Logo

The Planetary Computer, from a Home Lab

Author

Cole

Date Published

I love data, so I was excited when I found I could pull a Sentinel-2 image of my own backyard, for free, from a Python notebook running on my home server. The Microsoft Planetary Computer is the catalog that makes that work. It hosts roughly fifty petabytes of Earth observation and environmental data in cloud storage, exposes it through a standard API, and asks for nothing more than a free account key.

I’ve used it for two projects on this blog: a species distribution model for spotted lanternfly in Great Smoky Mountains National Park and an eight-year look at NDVI change in the same park. This post serves two purposes, first I needed an excuse to really read through all of it, and second is to share it in the hopes that more citizen scientists leverage it. In this post I wanted to explore what kinds of questions it can answer, and share how to use it without abusing it. The audience I have in mind is the person who runs a JupyterLab container at home, has a GPU around, reads ecology papers for fun, and wants to test their own ideas.


A Primer on the Language

If you’ve worked with satellite data before, skip this. If you haven’t, the following five concepts cover most of what I've seen in many dataset descriptions.

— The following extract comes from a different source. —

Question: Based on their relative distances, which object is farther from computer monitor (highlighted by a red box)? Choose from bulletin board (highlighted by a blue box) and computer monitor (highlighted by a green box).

Resolution is the size of one pixel on the ground. A 10-meter resolution image means each pixel covers a 10 m × 10 m square. A 30-meter pixel covers about a tenth of an acre. A 1-kilometer pixel covers about 250 acres. At 10 m you can pick out individual buildings and large trees. At 1 km you can see whole forest stands but not the trees in them. Higher resolution isn’t always better; it’s more data to move, more disk space, and often unnecessary.

Revisit interval is how often a satellite passes over the same point on Earth. Sentinel-2 has a five-day revisit, which means it photographs roughly the same spot every five days. Landsat is sixteen days. Daily revisit is a different class of instrument entirely. Clouds get in the way, so a five-day revisit usually means a usable cloud-free image every two to four weeks, depending on latitude and how often it rains where you're looking.

Spectral bands are the slices of light a satellite records. The human eye sees three: red, green, blue. Sentinel-2 records thirteen, including several in the near-infrared and shortwave-infrared parts of the spectrum that aren’t directly visible. Healthy vegetation reflects strongly in the near-infrared, which is why “vegetation index” math works at all. Different bands answer different questions: vegetation health, water content, mineral type, surface temperature.

Optical versus radar. Optical satellites are cameras. They need sunlight, and clouds block them. Radar satellites send out their own radio waves and listen to what bounces back, so they work at night and perform better through clouds than optical. That’s why radar matters for places like the tropics or the Pacific Northwest where the sky is gray half the year.

STAC and Cloud-Optimized GeoTIFFs. This is just an unavoidable terminology dump. TIFF is a file format for images, GeoTIFF extends that to geographic data. STAC stands for SpatioTemporal Asset Catalog. It’s a JSON-based standard for describing where and when satellite images were taken, so software tools can search across petabytes of data without knowing anything about the underlying storage. A Cloud-Optimized (ironically not referring to the clouds that might be in the GeoTIFFs themselves) GeoTIFF is a regular GeoTIFF image with its internal layout reorganized so programs can fetch just the pixels they need over HTTP rather than downloading the whole file.


What’s in the Catalog

The Planetary Computer hosts well over a hundred datasets. Reading the list straight through is an alphabet soup of acronyms. I had to step back and think about the groups from the style of data they contained to better understand what all was in there.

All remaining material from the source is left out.